A Gentle Fire: The Legacy of the Chuster Rebbe

    A rebbe who saw latent greatness in even the humblest of Jews


Photos: Yoely Strohli

Budapest, Hungary, in 1944 was a pile of red-hot coals about to ignite into flame. The country was on the brink of the German occupation that would massacre Hungarian Jewry. Against the backdrop of destruction, hiding in a bunker from the Nazis, the Chuster Rebbe, Reb Ahron Moshe Leifer, welcomed his first son into the world. The baby symbolized hope in the darkness, a new link to a distinguished dynasty that traced its roots to Rav Mordchele Nadvorna.

Rav Shmuel Shmelka Leifer, whose shloshim was last week, was my great uncle.

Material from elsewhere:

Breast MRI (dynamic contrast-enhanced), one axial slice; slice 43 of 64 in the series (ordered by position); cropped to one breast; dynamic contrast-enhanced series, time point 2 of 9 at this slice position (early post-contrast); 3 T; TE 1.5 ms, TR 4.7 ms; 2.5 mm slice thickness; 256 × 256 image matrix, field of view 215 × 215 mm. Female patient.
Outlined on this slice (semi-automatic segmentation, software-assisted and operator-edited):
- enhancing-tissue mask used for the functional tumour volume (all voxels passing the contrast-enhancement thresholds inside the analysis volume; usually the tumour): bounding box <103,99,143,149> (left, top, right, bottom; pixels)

He was born bein hachomos, between two worlds, and he embodied the passion of a previous generation with the approachability of a gadol raised in America.  I always marveled at the dichotomy.

He was simultaneously a chain in the link of his illustrious ancestors, but also a member of the new generation, which had its eyes set on new frontiers. He carried within him the last flicker of a lost world, and also the sunrays of a new beginning.

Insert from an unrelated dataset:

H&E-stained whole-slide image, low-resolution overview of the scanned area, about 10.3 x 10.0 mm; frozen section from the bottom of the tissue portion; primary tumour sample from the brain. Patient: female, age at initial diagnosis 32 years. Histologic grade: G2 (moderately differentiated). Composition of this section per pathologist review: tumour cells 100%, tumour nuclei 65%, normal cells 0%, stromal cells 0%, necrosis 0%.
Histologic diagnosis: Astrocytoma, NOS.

He was my grandmother’s brother, but he treated me as a son, and from the age of 12, I spent every Yom Tov and many Shabbosim in his home. I was an American- born, Upper West Side kid who attended the local day school and didn’t speak a word of Yiddish, but none of that mattered to him.

He was a master at relating to those around him in a way that pulled them up to his level. His jokes and small talk lulled us into feeling a sense of relatability. And then he would take us on a journey, sweeping us in his fervor to the passionate Yiddishkeit of a previous generation.